First, a word about these formatting rules because they tend to turn into the most heated threads on this site. I notice a lot of people who hate the idea of learning any formatting in screenwriting tend to phrase their grievances as an "all or nothing" sort of question. In other words, they might ask, "No sane person would really throw out my script just because I underlined and italicized every word, would they?"
No. But that would be a pretty big clue that the writer didn't know the first thing about how a script is supposed to look - or that they don't give a fuck about finding out. And let me tell you, writers like that often haven't figured out what makes a good story or how to tell a good story.
To put it another way - if I pass you on the street and you're unshaven, unbathed, wearing ratty clothes and seem to be moving erratically, I might not know for sure if you're homeless, but you're certainly wearing the uniform well.
So that's why guys like us make a big deal about this formatting stuff.

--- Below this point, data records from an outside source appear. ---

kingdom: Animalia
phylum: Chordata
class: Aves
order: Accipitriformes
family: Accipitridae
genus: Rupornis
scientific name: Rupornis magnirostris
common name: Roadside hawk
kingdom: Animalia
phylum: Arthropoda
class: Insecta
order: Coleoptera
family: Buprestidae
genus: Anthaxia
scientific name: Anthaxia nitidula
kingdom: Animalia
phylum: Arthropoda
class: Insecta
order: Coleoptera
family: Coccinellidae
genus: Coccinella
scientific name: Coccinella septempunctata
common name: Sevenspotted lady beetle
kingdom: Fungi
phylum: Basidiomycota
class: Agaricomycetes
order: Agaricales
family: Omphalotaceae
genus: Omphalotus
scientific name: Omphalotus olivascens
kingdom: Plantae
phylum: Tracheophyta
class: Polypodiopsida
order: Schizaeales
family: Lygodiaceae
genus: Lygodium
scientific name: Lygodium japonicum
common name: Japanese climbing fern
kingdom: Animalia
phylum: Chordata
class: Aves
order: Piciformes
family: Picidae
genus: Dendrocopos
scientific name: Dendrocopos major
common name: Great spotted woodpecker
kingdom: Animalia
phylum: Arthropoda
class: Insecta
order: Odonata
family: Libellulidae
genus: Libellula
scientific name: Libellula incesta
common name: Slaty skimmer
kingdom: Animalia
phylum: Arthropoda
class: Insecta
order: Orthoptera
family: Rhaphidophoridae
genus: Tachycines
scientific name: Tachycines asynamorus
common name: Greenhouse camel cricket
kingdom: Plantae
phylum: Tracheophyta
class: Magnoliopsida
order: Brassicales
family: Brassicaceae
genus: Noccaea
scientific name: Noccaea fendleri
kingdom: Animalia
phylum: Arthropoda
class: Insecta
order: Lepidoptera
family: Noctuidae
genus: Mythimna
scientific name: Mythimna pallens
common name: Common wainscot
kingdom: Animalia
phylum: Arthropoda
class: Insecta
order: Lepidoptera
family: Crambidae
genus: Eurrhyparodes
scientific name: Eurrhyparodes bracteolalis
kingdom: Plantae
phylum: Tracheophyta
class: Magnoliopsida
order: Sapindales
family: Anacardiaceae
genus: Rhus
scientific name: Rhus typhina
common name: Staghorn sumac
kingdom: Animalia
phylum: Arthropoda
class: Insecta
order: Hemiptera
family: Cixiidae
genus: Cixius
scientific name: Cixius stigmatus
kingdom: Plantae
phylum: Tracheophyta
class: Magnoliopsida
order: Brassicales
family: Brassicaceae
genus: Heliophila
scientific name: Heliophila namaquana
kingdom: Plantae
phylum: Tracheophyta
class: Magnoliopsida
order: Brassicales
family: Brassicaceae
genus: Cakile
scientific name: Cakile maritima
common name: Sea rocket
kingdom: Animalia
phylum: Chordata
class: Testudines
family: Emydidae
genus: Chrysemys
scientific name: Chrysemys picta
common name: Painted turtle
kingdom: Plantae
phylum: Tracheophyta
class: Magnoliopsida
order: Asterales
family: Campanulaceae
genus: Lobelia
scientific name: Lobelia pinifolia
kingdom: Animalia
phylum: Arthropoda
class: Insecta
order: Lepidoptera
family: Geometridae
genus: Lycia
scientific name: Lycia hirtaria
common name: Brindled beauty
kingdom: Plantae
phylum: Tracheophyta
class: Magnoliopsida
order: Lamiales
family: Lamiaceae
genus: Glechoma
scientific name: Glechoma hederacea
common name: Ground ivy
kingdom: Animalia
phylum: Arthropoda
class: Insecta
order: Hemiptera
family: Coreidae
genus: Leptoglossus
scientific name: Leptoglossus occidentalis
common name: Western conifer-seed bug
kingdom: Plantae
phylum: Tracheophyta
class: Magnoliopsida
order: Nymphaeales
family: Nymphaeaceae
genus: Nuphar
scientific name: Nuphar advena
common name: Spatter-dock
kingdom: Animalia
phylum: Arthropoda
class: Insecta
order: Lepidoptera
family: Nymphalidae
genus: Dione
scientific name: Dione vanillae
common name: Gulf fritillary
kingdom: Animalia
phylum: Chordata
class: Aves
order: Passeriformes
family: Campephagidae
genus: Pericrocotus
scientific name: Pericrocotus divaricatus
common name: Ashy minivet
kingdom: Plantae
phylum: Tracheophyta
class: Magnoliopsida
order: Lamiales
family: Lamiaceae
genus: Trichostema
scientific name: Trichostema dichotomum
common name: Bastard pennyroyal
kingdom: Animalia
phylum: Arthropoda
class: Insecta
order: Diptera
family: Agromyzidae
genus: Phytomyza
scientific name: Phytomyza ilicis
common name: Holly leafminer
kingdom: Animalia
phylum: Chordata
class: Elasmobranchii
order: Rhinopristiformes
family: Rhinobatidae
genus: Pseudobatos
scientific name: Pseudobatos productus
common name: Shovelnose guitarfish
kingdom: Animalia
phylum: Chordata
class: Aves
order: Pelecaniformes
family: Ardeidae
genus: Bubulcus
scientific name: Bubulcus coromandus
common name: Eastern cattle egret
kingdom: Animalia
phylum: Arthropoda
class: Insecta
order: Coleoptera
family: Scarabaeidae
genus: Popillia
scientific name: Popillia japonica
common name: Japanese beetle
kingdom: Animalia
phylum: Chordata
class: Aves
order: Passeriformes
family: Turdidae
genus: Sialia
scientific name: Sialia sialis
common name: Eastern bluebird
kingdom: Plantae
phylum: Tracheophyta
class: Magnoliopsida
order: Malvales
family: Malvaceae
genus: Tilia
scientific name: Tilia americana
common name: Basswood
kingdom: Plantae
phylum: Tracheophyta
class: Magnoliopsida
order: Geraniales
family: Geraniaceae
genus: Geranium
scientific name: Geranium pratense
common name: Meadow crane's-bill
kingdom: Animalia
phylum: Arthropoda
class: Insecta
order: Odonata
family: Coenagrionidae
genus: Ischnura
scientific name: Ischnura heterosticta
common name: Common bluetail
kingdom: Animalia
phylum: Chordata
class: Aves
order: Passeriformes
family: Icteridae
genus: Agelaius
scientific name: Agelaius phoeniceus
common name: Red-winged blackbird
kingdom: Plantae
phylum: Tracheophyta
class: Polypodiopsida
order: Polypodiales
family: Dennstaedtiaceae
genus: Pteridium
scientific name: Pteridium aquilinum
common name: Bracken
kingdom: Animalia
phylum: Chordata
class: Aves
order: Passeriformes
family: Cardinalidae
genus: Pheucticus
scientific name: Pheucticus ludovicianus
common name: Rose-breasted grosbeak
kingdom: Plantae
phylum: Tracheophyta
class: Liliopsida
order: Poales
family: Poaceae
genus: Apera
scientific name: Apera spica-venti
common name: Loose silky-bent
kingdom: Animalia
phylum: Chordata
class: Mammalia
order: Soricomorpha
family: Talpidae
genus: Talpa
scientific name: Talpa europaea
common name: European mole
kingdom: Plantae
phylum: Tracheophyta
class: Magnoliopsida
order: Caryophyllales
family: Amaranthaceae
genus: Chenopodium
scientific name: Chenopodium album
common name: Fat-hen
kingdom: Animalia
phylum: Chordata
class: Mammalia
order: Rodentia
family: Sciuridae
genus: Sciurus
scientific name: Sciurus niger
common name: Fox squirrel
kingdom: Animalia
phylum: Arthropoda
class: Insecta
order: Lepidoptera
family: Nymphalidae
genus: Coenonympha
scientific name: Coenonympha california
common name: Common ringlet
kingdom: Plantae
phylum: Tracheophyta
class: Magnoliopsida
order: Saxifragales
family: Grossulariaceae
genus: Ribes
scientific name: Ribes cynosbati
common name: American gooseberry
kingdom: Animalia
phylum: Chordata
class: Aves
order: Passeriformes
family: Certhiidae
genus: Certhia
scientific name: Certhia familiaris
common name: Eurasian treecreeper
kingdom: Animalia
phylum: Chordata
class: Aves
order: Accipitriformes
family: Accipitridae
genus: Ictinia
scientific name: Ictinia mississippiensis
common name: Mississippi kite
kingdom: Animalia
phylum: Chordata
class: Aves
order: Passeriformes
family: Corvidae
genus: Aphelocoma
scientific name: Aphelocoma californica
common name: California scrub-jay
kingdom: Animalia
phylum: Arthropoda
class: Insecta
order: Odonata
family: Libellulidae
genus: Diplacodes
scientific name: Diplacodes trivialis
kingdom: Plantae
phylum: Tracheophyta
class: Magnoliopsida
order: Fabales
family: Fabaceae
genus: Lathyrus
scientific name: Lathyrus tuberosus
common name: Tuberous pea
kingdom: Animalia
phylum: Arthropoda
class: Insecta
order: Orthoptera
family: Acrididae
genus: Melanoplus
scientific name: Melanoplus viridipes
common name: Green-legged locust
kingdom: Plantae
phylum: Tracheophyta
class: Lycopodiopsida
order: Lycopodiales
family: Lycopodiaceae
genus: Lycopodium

And just so you don't think I'm beating up on Sam, these remarks aren't aimed so much at him as they are at the people who tend to get aggressive in the comments for articles like these.
Anyway - parentheticals. Beyond the reason stated above, there are a few other things to consider. If you're writing strong dialogue, you rarely will need to tell us how it's sad. The intent should fairly clear if you've done your job in establishing both the context and the character. As an example, let's say you've written a scene where a nervous rookie cop just pulls over a guy because his tail light is out. As soon as he comes up to the stopped car, the guy inside shoots at him, barely missing. The car takes off down the road as our hero goes after him. A chase ensues, during which our hero nearly hits several pedestrians and other cars, and nearly collides with his quarry before the fugitive rams a light pole and finds himself trapped in the car.
Our rookie cop gets out of his car, gun drawn. He runs over to his new prisoner and says, "Well, that was a lot of fun."
Do you really need a parenthetical to tell us that he's delivering the line sarcastically?
The other thing to remember is actors. Actors HATE being told how to deliver a line. If you go overboard with parentheticals not only are you constraining their interpretation, but you're sending a message that you think they are utter idiots if they can't figure out the tone for themselves (see the above example.)
Basically, if you're writing your dialogue properly you won't need more than five or six parentheticals in a screenplay. And if you're noticing that people are having trouble deciphering your tone, subtext or intent without those parentheticals, it might point to a larger problem in your writing (one that an experienced reader will probably notice even if there weren't 200 parentheticals tipping him off that the writer might be a newbie.)